*** Opening Extracted text ***

How can I combine ImageDataGenerator with TensorFlow datasets in TF2?

Question

I have a TF dataset to classify cats and dogs:

import tensorflow_datasets as tfds
SPLIT_WEIGHTS = (8, 1, 1)
splits = tfds.Split.TRAIN.subsplit(weighted=SPLIT_WEIGHTS)

(raw_train, raw_validation, raw_test), metadata = tfds.load(
    'cats_vs_dogs', split=list(splits),
    with_info=True, as_supervised=True)

In the example they use some image augmentation with a map function. I was wondering if that could also be done with the nice ImageDataGenerator class such as described here:

from tensorflow.keras.preprocessing.image import ImageDataGenerator
train_image_generator = ImageDataGenerator(rescale=1./255) # Generator for our training data
train_data_gen = train_image_generator.flow_from_directory(batch_size=batch_size,
                                                           directory=train_dir,
                                                           shuffle=True,
                                                           target_size=(IMG_HEIGHT, IMG_WIDTH),
                                                           class_mode='binary')

The problem I'm facing is that I can only see 3 ways to use the ImageDataGenerator: pandas dataframe, numpy array and directory of images. Is there any way to also use a Tensorflow dataset and combine these methods?

Answer 1

One way could be to add the data augmentation via keras preprocessing layers, making the augmentation part of your model (see here: https://www.tensorflow.org/tutorials/images/data_augmentation#data_augmentation_2).

Example from the docs:

data_augmentation = tf.keras.Sequential([
  layers.RandomFlip("horizontal_and_vertical"),
  layers.RandomRotation(0.2),
])

Answer 2

One idea is you could create a generator wrapper function that uses your tfds Dataset to load multiples of your batch size. Then pass those images, labels to ImageDataGenerator's flow method which would yield augmented data at a rate of your desired batch size.

*** Closing Extracted text ***

## Problems and tasks
1 - Do these statements agree with the thread on ImageDataGenerator and TensorFlow datasets? Answer yes or no for each, quoting the words of the thread that decide it.
(a) The dataset is split using the weights 8, 1 and 1.
(b) The asker can see four ways to use ImageDataGenerator.
(c) Answer 1 proposes making the augmentation part of the model.
2 - Answer these questions from the thread on ImageDataGenerator and TensorFlow datasets:
(a) What dataset name is passed to tfds.load?
(b) What rescale value does the asker's code give ImageDataGenerator?
(c) In Answer 2, which ImageDataGenerator method should the images and labels be passed to?

*** Opening Provided information ***

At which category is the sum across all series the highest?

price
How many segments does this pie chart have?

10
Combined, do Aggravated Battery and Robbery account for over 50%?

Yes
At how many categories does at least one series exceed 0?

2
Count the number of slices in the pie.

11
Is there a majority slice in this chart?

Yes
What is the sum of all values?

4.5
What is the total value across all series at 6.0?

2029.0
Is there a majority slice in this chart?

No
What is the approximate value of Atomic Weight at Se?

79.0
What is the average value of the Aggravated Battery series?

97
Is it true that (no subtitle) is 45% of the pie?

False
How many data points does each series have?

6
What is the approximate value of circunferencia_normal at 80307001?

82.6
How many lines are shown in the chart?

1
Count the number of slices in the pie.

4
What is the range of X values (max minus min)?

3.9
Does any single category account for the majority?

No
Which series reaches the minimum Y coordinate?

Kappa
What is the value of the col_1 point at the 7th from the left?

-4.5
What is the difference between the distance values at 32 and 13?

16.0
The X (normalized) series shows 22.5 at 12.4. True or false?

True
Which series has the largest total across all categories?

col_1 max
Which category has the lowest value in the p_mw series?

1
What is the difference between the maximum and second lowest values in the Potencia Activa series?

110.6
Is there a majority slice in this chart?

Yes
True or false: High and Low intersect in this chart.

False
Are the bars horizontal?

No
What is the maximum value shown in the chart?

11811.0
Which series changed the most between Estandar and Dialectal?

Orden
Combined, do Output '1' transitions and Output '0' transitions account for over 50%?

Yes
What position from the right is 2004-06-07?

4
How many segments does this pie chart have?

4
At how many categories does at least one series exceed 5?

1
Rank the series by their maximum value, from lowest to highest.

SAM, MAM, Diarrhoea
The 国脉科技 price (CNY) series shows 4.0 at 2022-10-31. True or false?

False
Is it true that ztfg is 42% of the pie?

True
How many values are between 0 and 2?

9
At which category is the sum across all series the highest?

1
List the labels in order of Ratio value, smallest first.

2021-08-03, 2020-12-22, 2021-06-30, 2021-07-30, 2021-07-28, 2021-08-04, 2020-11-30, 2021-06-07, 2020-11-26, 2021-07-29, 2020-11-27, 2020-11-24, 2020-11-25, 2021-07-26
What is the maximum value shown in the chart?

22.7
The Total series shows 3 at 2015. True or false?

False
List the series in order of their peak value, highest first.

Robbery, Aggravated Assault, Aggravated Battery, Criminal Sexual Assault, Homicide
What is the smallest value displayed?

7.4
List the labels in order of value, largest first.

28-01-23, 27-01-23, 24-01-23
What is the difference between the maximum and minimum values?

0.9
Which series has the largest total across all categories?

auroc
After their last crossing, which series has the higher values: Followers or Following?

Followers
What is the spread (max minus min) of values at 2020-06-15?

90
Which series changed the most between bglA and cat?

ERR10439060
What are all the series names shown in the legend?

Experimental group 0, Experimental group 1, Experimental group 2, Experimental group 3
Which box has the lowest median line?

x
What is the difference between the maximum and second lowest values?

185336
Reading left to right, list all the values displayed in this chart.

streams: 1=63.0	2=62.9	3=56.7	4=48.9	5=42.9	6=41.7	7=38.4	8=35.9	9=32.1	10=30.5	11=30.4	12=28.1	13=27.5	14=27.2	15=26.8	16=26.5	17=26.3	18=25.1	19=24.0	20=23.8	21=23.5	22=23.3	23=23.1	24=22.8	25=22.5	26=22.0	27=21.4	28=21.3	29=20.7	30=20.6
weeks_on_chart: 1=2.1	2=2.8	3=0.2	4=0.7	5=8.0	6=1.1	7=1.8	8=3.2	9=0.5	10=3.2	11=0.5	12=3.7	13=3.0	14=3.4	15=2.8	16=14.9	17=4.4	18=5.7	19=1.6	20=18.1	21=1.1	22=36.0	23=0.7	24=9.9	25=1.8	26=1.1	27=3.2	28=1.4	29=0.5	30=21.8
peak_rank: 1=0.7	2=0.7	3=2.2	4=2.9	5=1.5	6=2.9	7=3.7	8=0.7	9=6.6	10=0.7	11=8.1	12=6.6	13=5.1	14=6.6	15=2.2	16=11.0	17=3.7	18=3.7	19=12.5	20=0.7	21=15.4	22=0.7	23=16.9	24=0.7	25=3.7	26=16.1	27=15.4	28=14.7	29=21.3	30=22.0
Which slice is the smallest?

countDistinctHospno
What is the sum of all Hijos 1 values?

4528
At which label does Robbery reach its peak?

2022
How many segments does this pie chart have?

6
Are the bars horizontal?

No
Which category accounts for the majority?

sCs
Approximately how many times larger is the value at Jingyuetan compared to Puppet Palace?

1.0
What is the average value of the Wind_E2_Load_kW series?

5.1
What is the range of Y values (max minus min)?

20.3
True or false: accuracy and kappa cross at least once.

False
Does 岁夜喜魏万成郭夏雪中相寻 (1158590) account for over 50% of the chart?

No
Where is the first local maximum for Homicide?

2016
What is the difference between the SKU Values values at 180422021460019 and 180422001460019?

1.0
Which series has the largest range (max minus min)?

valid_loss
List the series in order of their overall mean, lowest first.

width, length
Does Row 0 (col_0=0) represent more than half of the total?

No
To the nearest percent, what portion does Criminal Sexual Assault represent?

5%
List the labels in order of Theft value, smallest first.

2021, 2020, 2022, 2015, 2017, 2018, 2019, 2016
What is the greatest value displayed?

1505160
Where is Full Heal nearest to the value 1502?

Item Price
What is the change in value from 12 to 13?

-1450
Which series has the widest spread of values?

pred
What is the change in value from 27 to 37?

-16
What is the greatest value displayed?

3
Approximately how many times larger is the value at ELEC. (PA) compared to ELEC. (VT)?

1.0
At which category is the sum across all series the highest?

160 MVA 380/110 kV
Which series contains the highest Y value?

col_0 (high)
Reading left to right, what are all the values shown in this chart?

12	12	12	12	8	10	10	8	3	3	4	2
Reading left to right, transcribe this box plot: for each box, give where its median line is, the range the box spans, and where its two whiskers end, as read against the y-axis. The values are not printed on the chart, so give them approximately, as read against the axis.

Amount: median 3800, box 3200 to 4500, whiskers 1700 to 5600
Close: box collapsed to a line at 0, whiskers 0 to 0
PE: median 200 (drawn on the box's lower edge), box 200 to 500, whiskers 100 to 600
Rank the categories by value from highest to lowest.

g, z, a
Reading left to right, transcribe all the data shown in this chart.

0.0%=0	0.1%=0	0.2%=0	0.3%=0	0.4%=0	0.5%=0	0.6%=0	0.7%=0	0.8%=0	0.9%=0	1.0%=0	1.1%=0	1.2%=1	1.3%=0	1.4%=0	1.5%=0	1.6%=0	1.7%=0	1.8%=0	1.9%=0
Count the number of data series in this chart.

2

*** Closing Provided information ***

## Exercise results
1 -
(a) Yes: "SPLIT_WEIGHTS = (8, 1, 1)"
(b) No: "I can only see 3 ways to use the ImageDataGenerator: pandas dataframe, numpy array and directory of images"
(c) Yes: "making the augmentation part of your model"

2 -
(a) 'cats_vs_dogs'
(b) 1./255
(c) The flow method